Rubens Kuhl Comment by Rubens Kuhl on November 17, 2007 at 7:44pm
Not using WiMAX for the backhaul shouldn't be a surprise; using PMP (Point-Multi-Point) for backhaul is not a good design choice, no mater what PMP technology it is. Although P2P is quoted as WiMAX profile at above 10 GHz, this doesn't seem to be happening soon. I know many wireless presentations quote WiMAX as back-haul to WiMesh, but slides accept anything.

About whether this deployment works or not, it depends a lot on a low usage and low radius scenario.

1) Wi-Fi Access-Points can be easily saturated by competition between clientes; more than 5 active clientes can easily make a Wi-Fi network crawl. If each Wi-Mesh node serves a low number of clients, it should be fine.

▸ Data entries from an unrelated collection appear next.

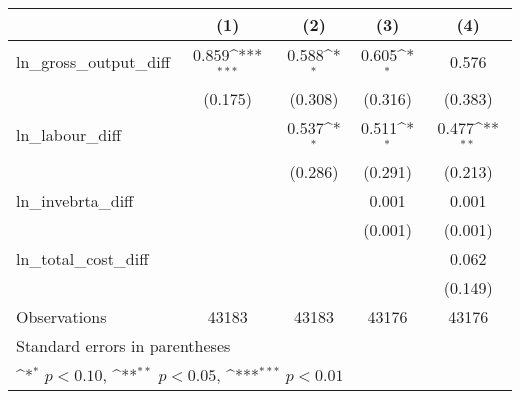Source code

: {
\def\sym#1{\ifmmode^{#1}\else\(^{#1}\)\fi}
\begin{tabular}{l*{4}{c}}
\hline\hline
                &\multicolumn{1}{c}{(1)}         &\multicolumn{1}{c}{(2)}         &\multicolumn{1}{c}{(3)}         &\multicolumn{1}{c}{(4)}         \\
\hline
ln\_gross\_output\_diff&    0.859\sym{***}&    0.588\sym{*}  &    0.605\sym{*}  &    0.576         \\
                &  (0.175)         &  (0.308)         &  (0.316)         &  (0.383)         \\
[1em]
ln\_labour\_diff  &                  &    0.537\sym{*}  &    0.511\sym{*}  &    0.477\sym{**} \\
                &                  &  (0.286)         &  (0.291)         &  (0.213)         \\
[1em]
ln\_invebrta\_diff&                  &                  &    0.001         &    0.001         \\
                &                  &                  &  (0.001)         &  (0.001)         \\
[1em]
ln\_total\_cost\_diff&                  &                  &                  &    0.062         \\
                &                  &                  &                  &  (0.149)         \\
\hline
Observations    &    43183         &    43183         &    43176         &    43176         \\
\hline\hline
\multicolumn{5}{l}{\footnotesize Standard errors in parentheses}\\
\multicolumn{5}{l}{\footnotesize \sym{*} \(p<0.10\), \sym{**} \(p<0.05\), \sym{***} \(p<0.01\)}\\
\end{tabular}
}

2) Wi-Mesh networks have bad fairness characteristics. Performance halves at each hop, so a user that is five hops have 32x less performance... in a network with users at 1,2,3,4 hops, that user will have little to none effective performance.

3) Wi-Fi devices have low pps performance (most of them at near 1 kpps), which is a severe limitation to a VoIP network.

If this network is built with a backhaul at each AP (in which case Mesh support will only provide roaming and backup, not main connectivity) and a low usage profile, it can run fine... but I wouldn't count on this architeture to be reference design for low income countries.